🎯 What Are We Doing?
We are assigning a category (like Food, Cleaning, Personal Care) to each receipt item, based on keywords found in the item name.
🧠 Example
You have this item from OCR:
"Sunlight Detergent"
We want to assign it the category:
"Cleaning"
✅ Step-by-Step Breakdown
🔹 Step 1: Create a keyword-to-category dictionary
category_map = {
"tooth": "Personal Care",
"detergent": "Cleaning",
"indomie": "Food",
"milk": "Beverage",
"oil": "Food",
# ...
}
This is a lookup table. If any of these keywords appear in an item name, we assign that category.

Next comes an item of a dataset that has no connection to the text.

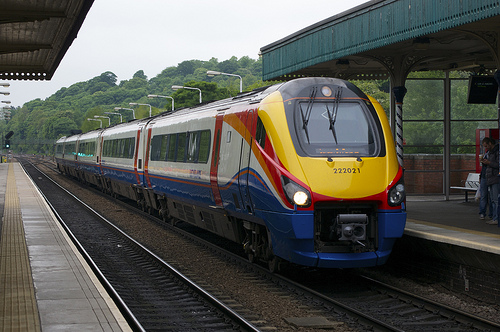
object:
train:
[54, 77, 411, 267]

🔹 Step 2: Write a function to search each item name
def categorize(item_name):
item_name = item_name.lower()
for keyword, category in category_map.items():
if keyword in item_name:
return category
return "Uncategorized"
This function scans each item for keywords and returns the matched category.
🔍 Example Walkthrough
categorize("Colgate Toothpaste") # returns "Personal Care"
categorize("Indomie Chicken Flavor 120g") # returns "Food"

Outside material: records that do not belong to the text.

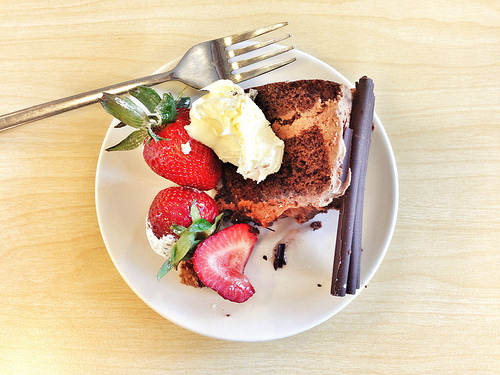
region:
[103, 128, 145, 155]
green leaf on strawberry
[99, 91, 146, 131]
green leaf on strawberry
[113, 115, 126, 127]
green leaf on strawberry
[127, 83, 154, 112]
green leaf on strawberry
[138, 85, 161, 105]
green leaf on strawberry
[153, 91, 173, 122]
green leaf on strawberry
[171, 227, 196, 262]
green leaf on strawberry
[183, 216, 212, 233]
green leaf on strawberry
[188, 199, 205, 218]
green leaf on strawberry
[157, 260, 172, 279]
green leaf on strawberry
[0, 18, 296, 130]
gray metal fork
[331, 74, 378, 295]
chocolate sticks on white plate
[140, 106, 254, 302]
three strawberries on white plate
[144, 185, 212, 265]
strawberry in the middle with Chantilly cream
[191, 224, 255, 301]
sliced strawberry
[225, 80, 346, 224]
piece of chocolate cake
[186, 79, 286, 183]
whiped cream on top of cake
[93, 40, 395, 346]
white plate where cake is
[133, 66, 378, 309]
dessert on white plate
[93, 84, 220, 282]
green strawberries leaves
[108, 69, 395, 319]
plate of healthy foods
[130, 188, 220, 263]
strawberry with cool whip on the side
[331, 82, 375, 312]
chocolate shaved into a long roll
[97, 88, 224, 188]
stem of strawberry is pulled together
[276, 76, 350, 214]
whipped mouse icing on cake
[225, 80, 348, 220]
chocolate cake with cool whip dolip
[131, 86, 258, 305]
strawberrys laid on a white plate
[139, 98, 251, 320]
strawberries laid on a white plate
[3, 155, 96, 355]
beautiful grain pattern in the wood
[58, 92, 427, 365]
white plate of fruit placed on the beautiful grain wood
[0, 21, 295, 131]
silver fork on the side of the plate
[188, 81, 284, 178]
cream cheese on top of dessert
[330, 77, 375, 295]
chocolate sticks on the side of the plate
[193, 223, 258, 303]
strawberry cut in half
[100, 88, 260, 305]
strawberries on the side of the plate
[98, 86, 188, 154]
leafy petals on top of strawberry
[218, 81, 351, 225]
a slice of cake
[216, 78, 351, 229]
square piece of dessert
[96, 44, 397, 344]
white dessert plate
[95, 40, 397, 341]
plate with chocolate dessert and strawberries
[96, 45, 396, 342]
a white plate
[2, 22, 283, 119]
a fork on the plate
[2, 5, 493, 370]
the table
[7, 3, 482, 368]
a wooden table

categorize("GOHH LAF OMIO") # returns "Uncategorized"
✅ Where This Happens in Your Code
for e in expenses:
e['category'] = categorize(e['item'])
🔄 Final Output
{
'item': 'Indomie Chicken Flavor 120g',
'price': 150,
'category': 'Food'
}
✅ Summary
We use a list of known keywords like "tooth"
, "detergent"
, "oil"
and match them against each item name using basic string search in Python. If a keyword is found, we assign it a category. If not, we tag it as Uncategorized.